Consumers fear longer-term financial recovery from the pandemic

24th September 2021

Wth the relaxation of lockdown, alongside hospitality and travel industries re-opening over the summer, consumers are less likely to think the pandemic has impacted their household income, according to recent research from global information and insights provider TransUnion.

In its Consumer Pulse study, which has been tracking the financial impact of the pandemic, TransUnion found that 25% of consumers believe their household income is currently being negatively impacted, down from 38% in Q1. The most dramatic drop-off can be seen among younger consumers, with just 31% of Millennials and 32% of Gen Z saying their overall household finances have been impacted, down from peaks of 44% and 50% respectively earlier in this year.

This improvement, especially among the young, comes as little surprise given the return of major employment sectors such as hospitality, events and travel, bringing about more stable employment conditions. This in turn has seen significant numbers of employees moved off job-support schemes, and the number of furloughed roles drop down to 1.8 million, from a peak of nearly 9 million.

Shail Deep, Chief Product Officer at TransUnion said “Right now, consumer resilience appears to be on the rise when it comes to household finances. However, our research reveals real concerns over the longer-term recovery from the pandemic and there are still pockets of hardship.”

The study revealed that the number of consumers who said they were optimistic about the future decreased from 61% in Q2 to 54% this quarter.ii A likely influence is the fact that one in four (24%) consumers expect their household income to decrease in the future, a proportion which has remained consistent since Q2, despite the summer’s perceived stabilising effect on household finances.

Deep continued “Just under a fifth (18%) of consumers expect to be unable to pay at least one of their current bills and loans in full. And one in three (32%) financially impacted consumers believe they won’t be able to pay personal loan commitments – up from a quarter (25%) in Q1. With this in mind, it’s critical that credit providers have the right insights available to make robust affordability assessments when it comes to new applications, as well as being able to predict future payment behaviour as accurately as possible, using a comprehensive picture of the individual’s financial situation.”

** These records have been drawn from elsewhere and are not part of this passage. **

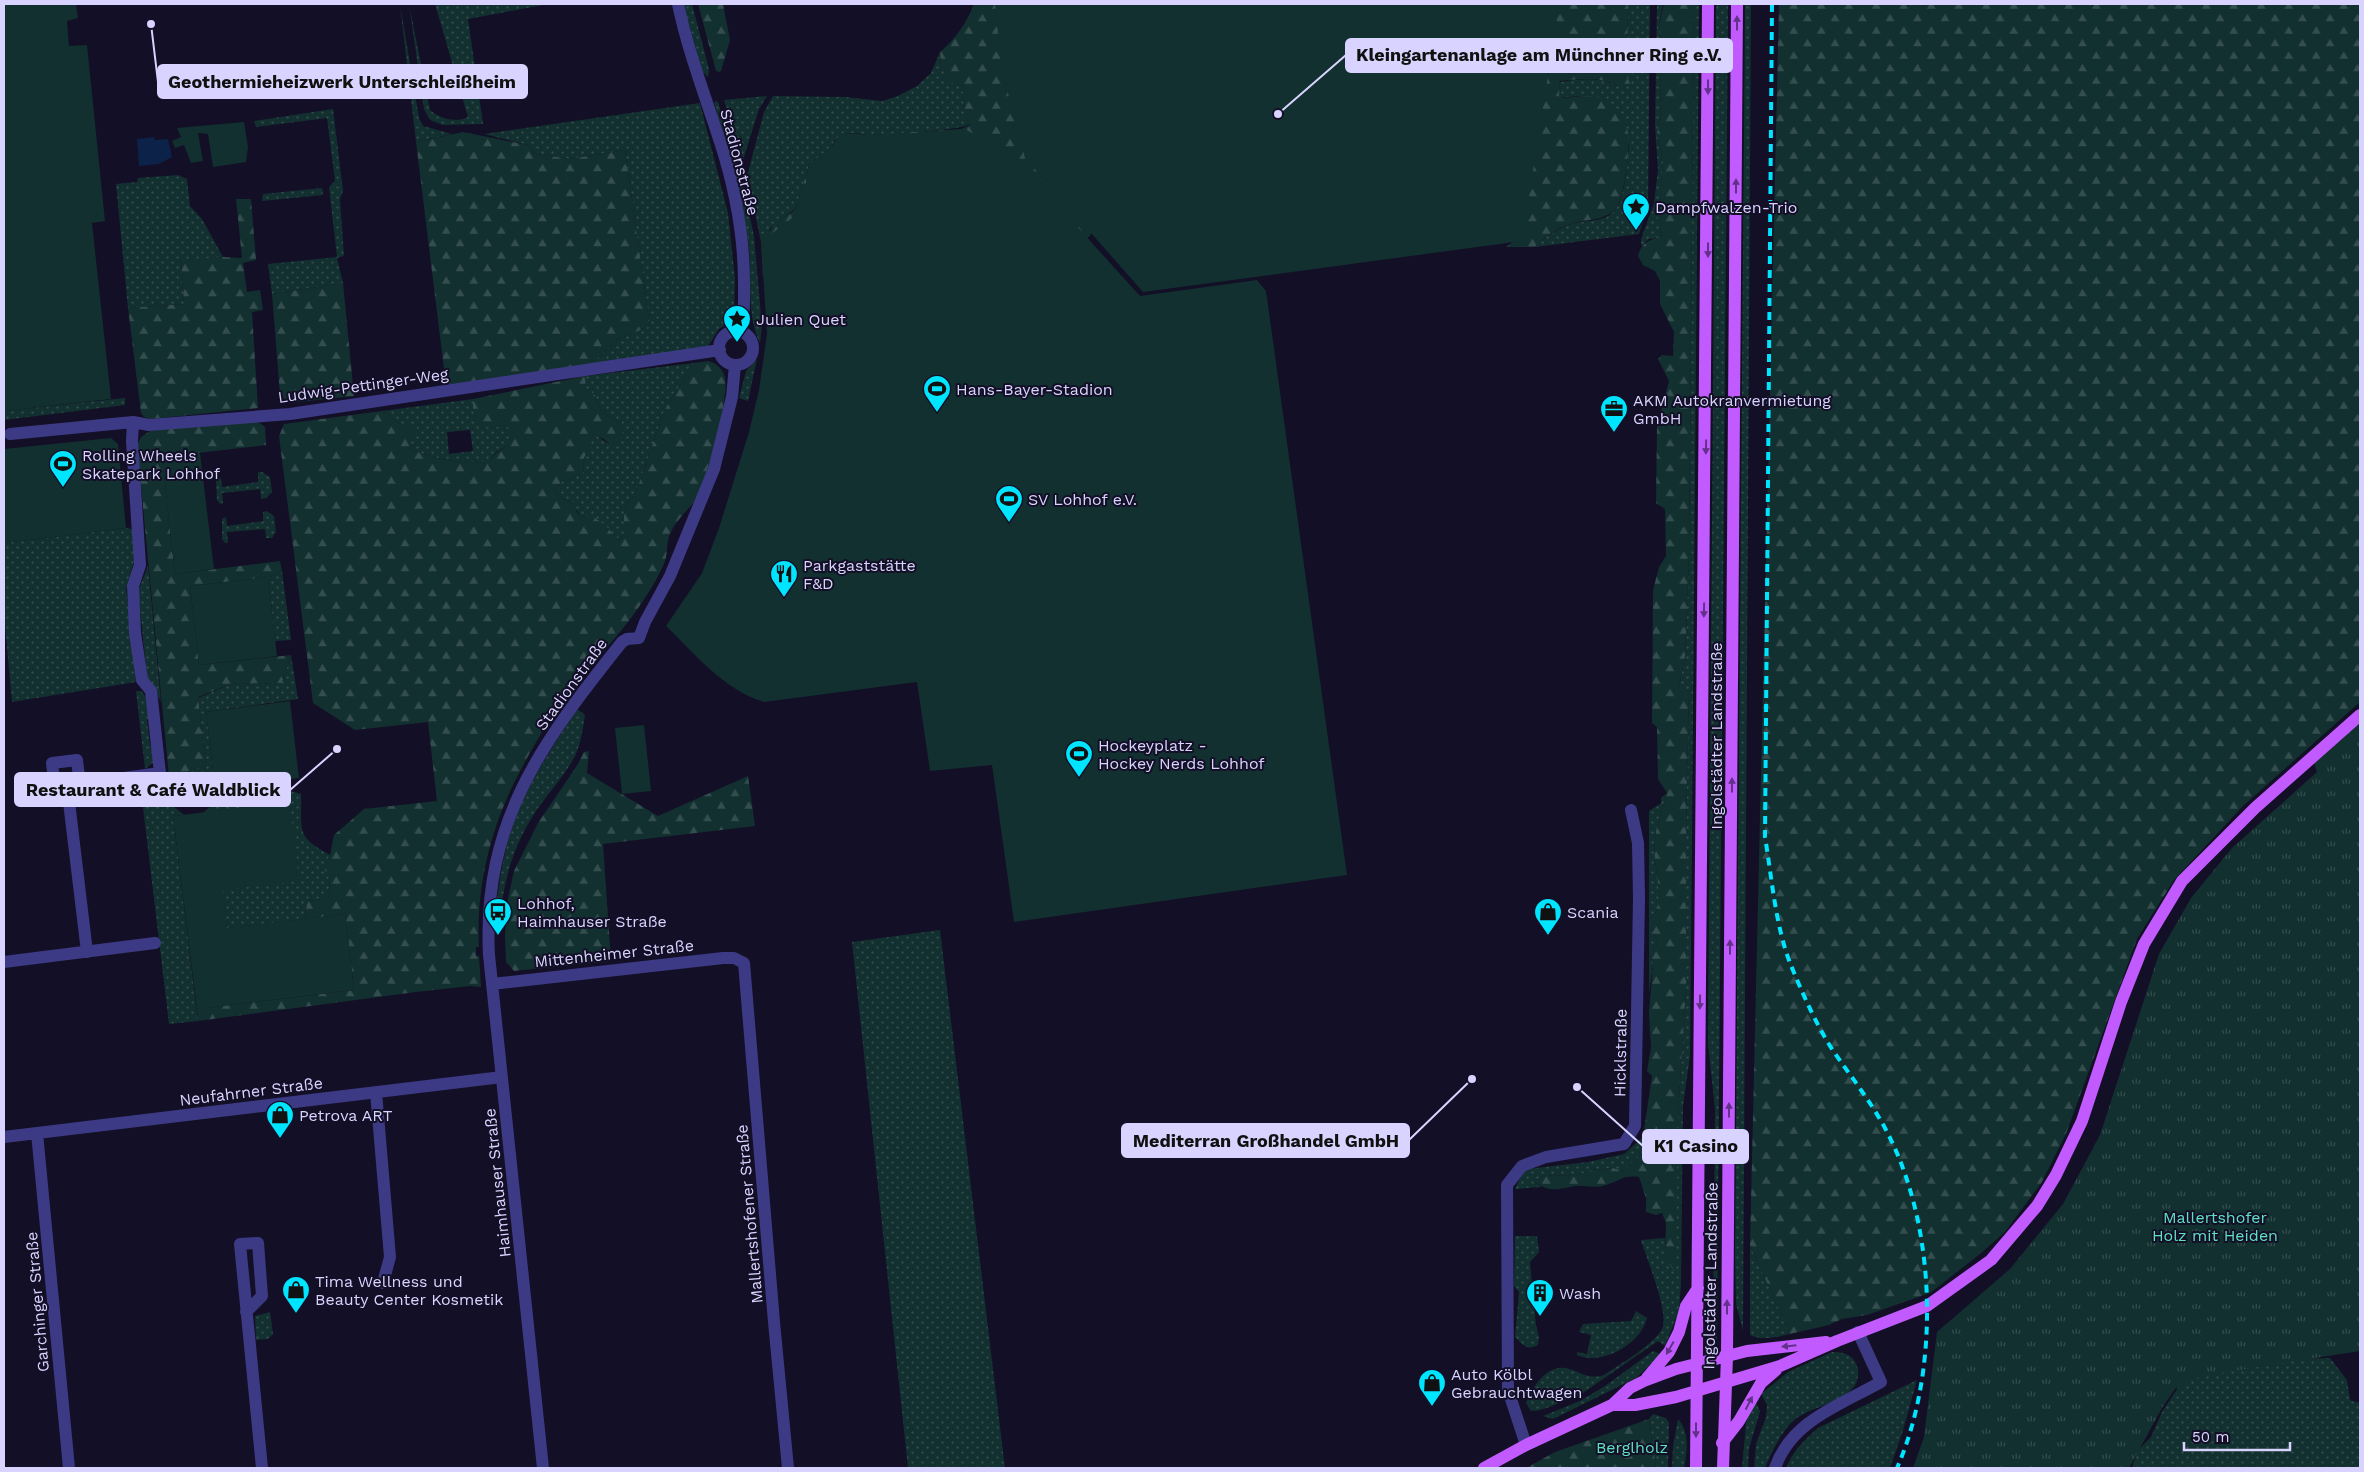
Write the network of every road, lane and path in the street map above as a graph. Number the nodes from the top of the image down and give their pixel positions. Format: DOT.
graph roads {
  1 [pos="678,4"];
  2 [pos="1708,4"];
  3 [pos="1737,4"];
  4 [pos="741,332"];
  5 [pos="720,350"];
  6 [pos="735,365"];
  7 [pos="133,422"];
  8 [pos="10,434"];
  9 [pos="2360,714"];
  10 [pos="75,787"];
  11 [pos="69,802"];
  12 [pos="1632,810"];
  13 [pos="155,943"];
  14 [pos="88,952"];
  15 [pos="740,960"];
  16 [pos="4,962"];
  17 [pos="492,984"];
  18 [pos="502,1077"];
  19 [pos="376,1092"];
  20 [pos="37,1133"];
  21 [pos="4,1137"];
  22 [pos="383,1283"];
  23 [pos="1698,1288"];
  24 [pos="246,1312"];
  25 [pos="1858,1332"];
  26 [pos="1837,1340"];
  27 [pos="1727,1356"];
  28 [pos="1696,1364"];
  29 [pos="1780,1366"];
  30 [pos="1644,1381"];
  31 [pos="1724,1382"];
  32 [pos="1696,1392"];
  33 [pos="1612,1404"];
  34 [pos="1722,1443"];
  35 [pos="1526,1445"];
  36 [pos="69,1468"];
  37 [pos="262,1468"];
  38 [pos="543,1468"];
  39 [pos="788,1468"];
  40 [pos="1484,1468"];
  41 [pos="1696,1468"];
  42 [pos="1723,1468"];
  43 [pos="1775,1468"];
  1 -- 4 [label="street, Stadionstraße"];
  2 -- 23 [label="main road, Ingolstädter Landstraße, one-way"];
  27 -- 3 [label="main road, Ingolstädter Landstraße, one-way"];
  4 -- 5 [label="street"];
  4 -- 6 [label="street"];
  5 -- 6 [label="street"];
  5 -- 7 [label="street, Ludwig-Pettinger-Weg"];
  6 -- 17 [label="street, Stadionstraße"];
  7 -- 8 [label="street, Ludwig-Pettinger-Weg"];
  7 -- 10 [label="street"];
  9 -- 25 [label="main road"];
  10 -- 11 [label="street"];
  10 -- 11 [label="street"];
  11 -- 14 [label="street"];
  12 -- 35 [label="street, Hicklstraße"];
  13 -- 14 [label="street"];
  14 -- 16 [label="street"];
  15 -- 17 [label="street, Mittenheimer Straße"];
  15 -- 39 [label="street, Mallertshofener Straße"];
  17 -- 18 [label="street, Haimhauser Straße"];
  18 -- 19 [label="street, Neufahrner Straße"];
  18 -- 38 [label="street, Haimhauser Straße"];
  19 -- 20 [label="street, Neufahrner Straße"];
  19 -- 22 [label="street"];
  20 -- 21 [label="street, Neufahrner Straße"];
  20 -- 36 [label="street, Garchinger Straße"];
  23 -- 28 [label="main road, Ingolstädter Landstraße"];
  23 -- 30 [label="main road, one-way"];
  24 -- 24 [label="street"];
  24 -- 37 [label="street"];
  25 -- 26 [label="main road"];
  25 -- 43 [label="street"];
  26 -- 27 [label="main road, one-way"];
  26 -- 29 [label="main road"];
  27 -- 28 [label="main road"];
  27 -- 31 [label="main road, Ingolstädter Landstraße"];
  28 -- 30 [label="main road"];
  28 -- 32 [label="main road, Ingolstädter Landstraße"];
  29 -- 31 [label="main road"];
  34 -- 29 [label="main road, one-way"];
  30 -- 33 [label="main road"];
  31 -- 32 [label="main road"];
  31 -- 34 [label="main road, Ingolstädter Landstraße"];
  32 -- 33 [label="main road"];
  32 -- 41 [label="main road, Ingolstädter Landstraße, one-way"];
  33 -- 35 [label="main road"];
  34 -- 42 [label="main road, Ingolstädter Landstraße"];
  35 -- 40 [label="main road"];
}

One in four (24%) consumers still intend on either applying for new credit or refinancing their existing arrangements within the next 12 months, with younger spenders again the most buoyant age group. Over a third (34%) of Millennials and 42% of Gen Z plan on making credit applications, with credit cards remaining an important means of finance for younger demographics, despite the dramatic rise of alternatives such as buy now, pay later products. Amongst Gen Z planning to apply, more than one in three (38%) are looking to apply for a new credit card in the next year — an increase from 26% in Q2.